Authenticate with a project API key (sk_prj_…) with the matching storage_connection:* permission — the project is bound to the key automatically — or with a dashboard user session (Authorization: Bearer <jwt>) plus X-Workspace-Id and X-Project-Id headers (same as jobs and transcriptions). Workspace API keys (sk_wsp_…) cannot access these routes — use them to create projects and mint project keys instead.

Parameters

regionstring
AWS region.
accessKeyIdstring
IAM access key id.
secretAccessKeystring, optional
Secret key, or omit with connectionId to use stored secret.
connectionIdstring, optional
Existing connection id.

Discover accessible buckets

POST/v1/storage-connections/discover-buckets
Lists bucket names visible to the IAM principal (s3:ListAllMyBuckets).
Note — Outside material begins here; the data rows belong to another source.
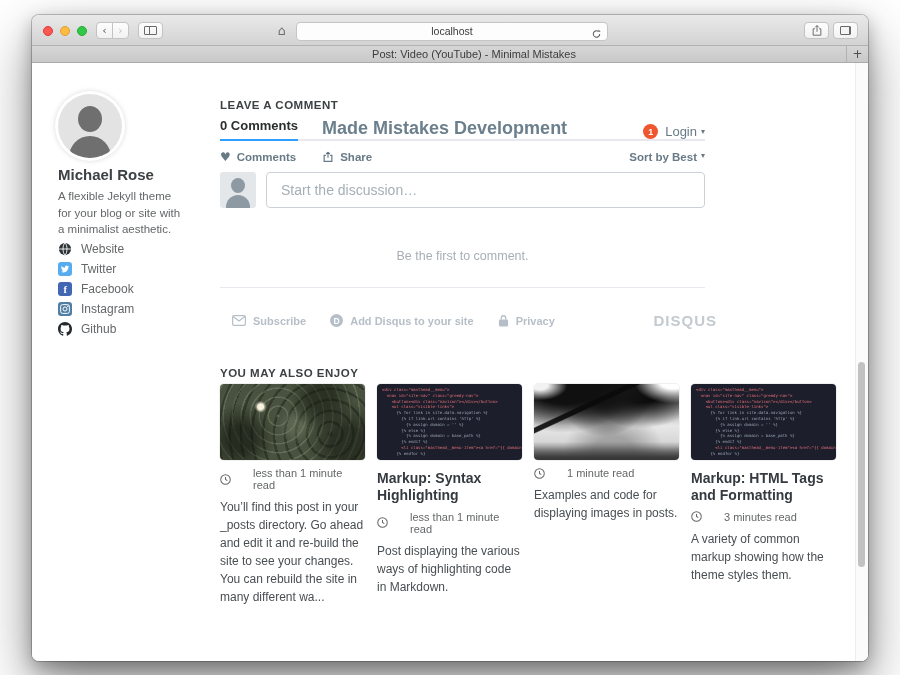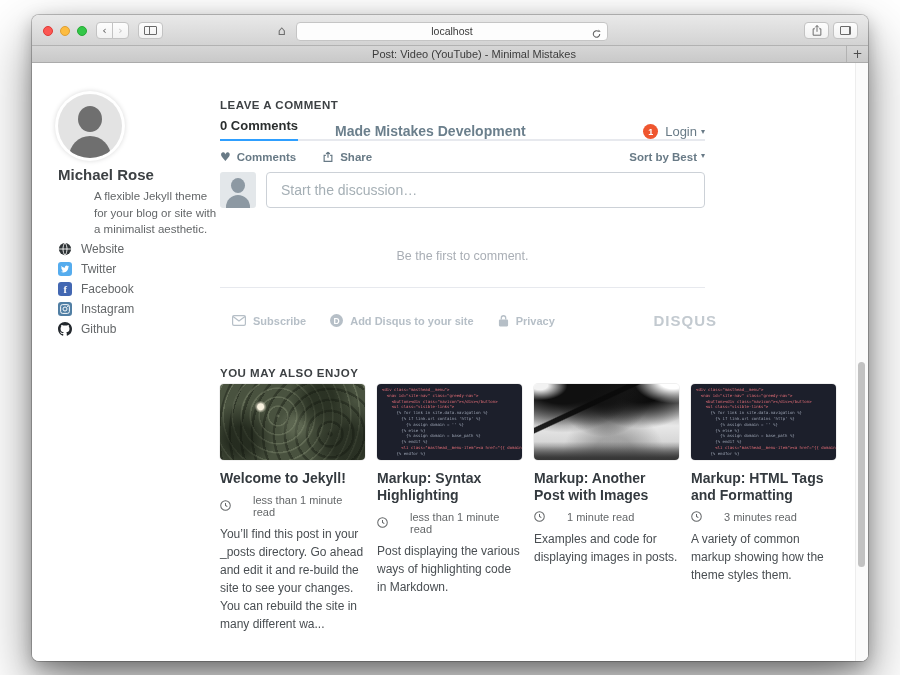--- a/index.html
+++ b/index.html
@@ -78,7 +78,7 @@
   .dq-tabs{ position:absolute; top:55px; left:0; width:100%; height:23px;
     border-bottom:2px solid #e7e9ee; display:flex; align-items:flex-end; }
   .dq-count{ font-size:13px; font-weight:bold; color:#2a2e2e; height:23px; border-bottom:2px solid #2e9fff; margin-bottom:-2px; }
-  .dq-comm{ margin-left:37px; font-size:14px; font-weight:bold; color:#6b7f8c; }
+  .dq-comm{ margin-left:24px; font-size:18px; font-weight:bold; color:#6b7f8c; }
   .dq-login{ margin-left:auto; display:flex; align-items:center; }
   .badge{ width:15px; height:15px; border-radius:50%; background:#ef562f; color:#fff;
     font-size:9px; font-weight:bold; display:flex; align-items:center; justify-content:center; margin-right:7px; }

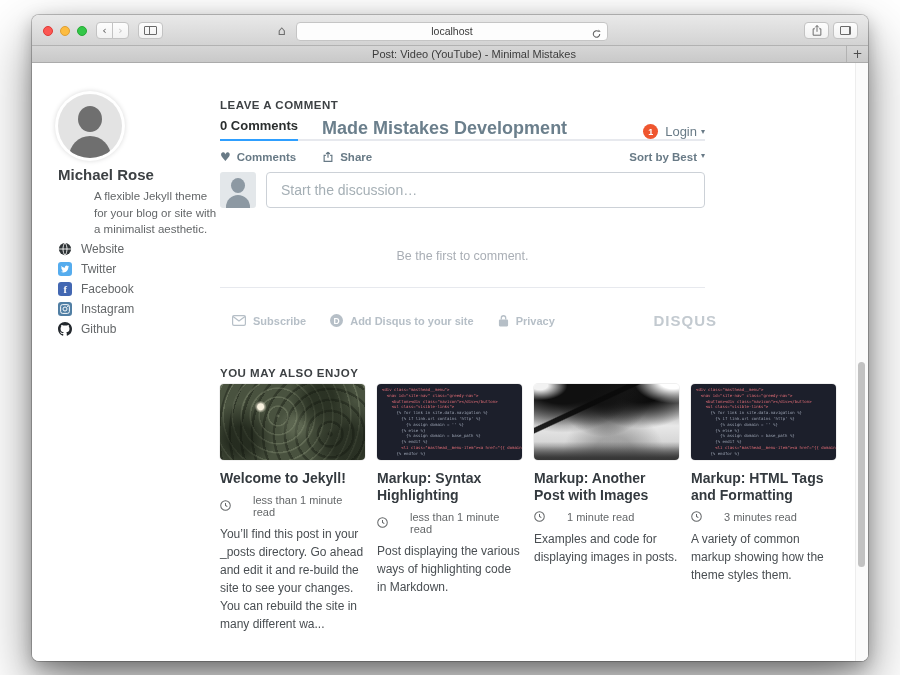--- a/index.html
+++ b/index.html
@@ -63,7 +63,7 @@
   .avatar::before{ content:""; position:absolute; left:20px; top:12px; width:24px; height:26px; border-radius:50%; background:#6f6f6f; }
   .avatar::after{ content:""; position:absolute; left:11px; top:42px; width:42px; height:26px; border-radius:21px 21px 0 0; background:#6f6f6f; }
   .author-name{ position:absolute; left:26px; top:103px; font-size:15px; font-weight:bold; color:#3d4144; }
-  .author-bio{ position:absolute; left:26px; top:125px; width:126px; font-size:11.5px; line-height:1.45; color:#646769;margin-left:36px; }
+  .author-bio{ position:absolute; left:26px; top:125px; width:126px; font-size:11.5px; line-height:1.45; color:#646769; }
   .author-links{ position:absolute; left:26px; top:176px; }
   .alink{ display:flex; align-items:center; height:20px; margin-bottom:0; }
   .alink .ic{ width:14px; height:14px; margin-right:9px; display:flex; align-items:center; justify-content:center; }

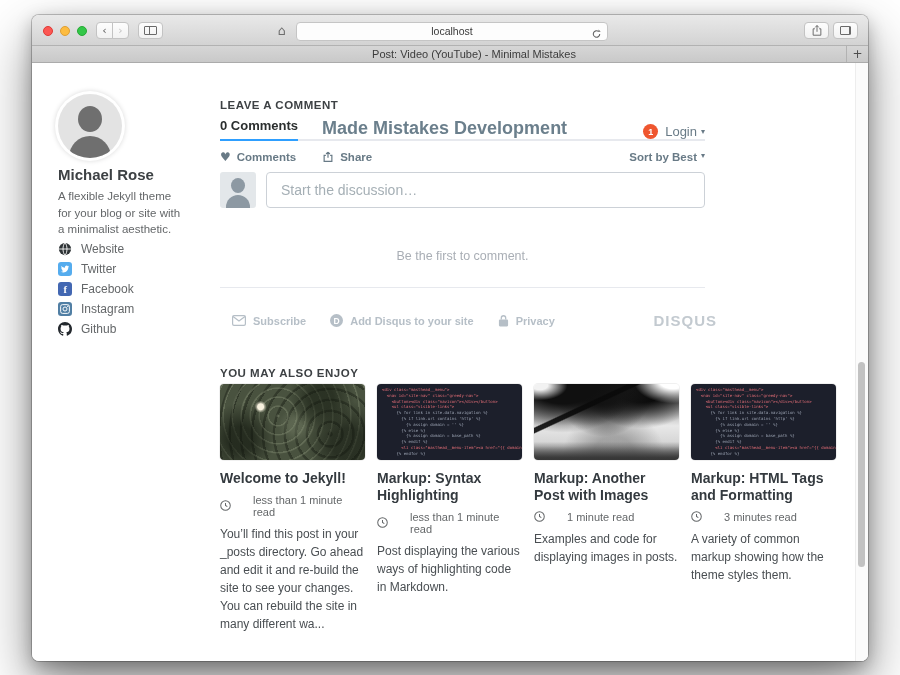--- a/index.html
+++ b/index.html
@@ -314,7 +314,6 @@
 
       <div class="card">
         <div class="thumb thumb-moss"></div>
-        <a class="card-title">Welcome to Jekyll!</a>
         <div class="card-read">
           <svg width="11" height="11" viewBox="0 0 12 12">
               <circle cx="6" cy="6" r="5.2" fill="none" stroke="#646769" stroke-width="1.1"></circle>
Optional helper when configuring a connection; not required for create.

Requires permission

storage_connection:update

Authenticate with a project API key (sk_prj_…) with the matching storage_connection:* permission — the project is bound to the key automatically — or with a dashboard user session (Authorization: Bearer <jwt>) plus X-Workspace-Id and X-Project-Id headers (same as jobs and transcriptions). Workspace API keys (sk_wsp_…) cannot access these routes — use them to create projects and mint project keys instead.
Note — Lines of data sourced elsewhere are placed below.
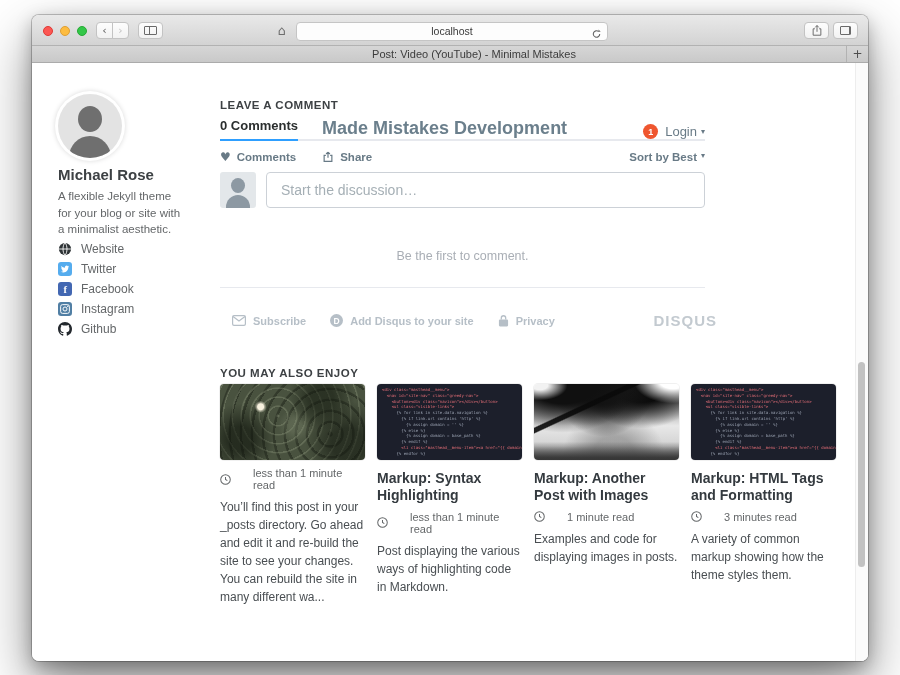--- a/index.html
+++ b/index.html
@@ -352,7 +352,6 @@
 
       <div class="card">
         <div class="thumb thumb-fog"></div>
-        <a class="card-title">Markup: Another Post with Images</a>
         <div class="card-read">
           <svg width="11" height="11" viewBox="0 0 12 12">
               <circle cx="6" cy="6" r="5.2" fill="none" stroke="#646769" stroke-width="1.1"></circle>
Storage connection job usage

GET/v1/storage-connections/{connectionId}/job-usage
Returns counts of s3_direct jobs that reference this connection (for delete / deactivate impact warnings).

Requires permission

storage_connection:read

Authenticate with a project API key (sk_prj_…) with the matching storage_connection:* permission — the project is bound to the key automatically — or with a dashboard user session (Authorization: Bearer <jwt>) plus X-Workspace-Id and X-Project-Id headers (same as jobs and transcriptions). Workspace API keys (sk_wsp_…) cannot access these routes — use them to create projects and mint project keys instead.

Browse bucket objects

GET/v1/storage-connections/{connectionId}/buckets/{bucket}/objects
Lists folders and objects under an optional prefix in a bucket allowed on the connection. Supports cursor pagination via cursor. Callers with job:create (without storage_connection:read) may also browse when picking objects for S3 direct jobs.

Requires permission

storage_connection:read

Authenticate with a project API key (sk_prj_…) with the matching storage_connection:* permission — the project is bound to the key automatically — or with a dashboard user session (Authorization: Bearer <jwt>) plus X-Workspace-Id and X-Project-Id headers (same as jobs and transcriptions). Workspace API keys (sk_wsp_…) cannot access these routes — use them to create projects and mint project keys instead.

Parameters

prefixstring, optional
Object key prefix filter.
cursorstring, optional
Pagination token from a previous response.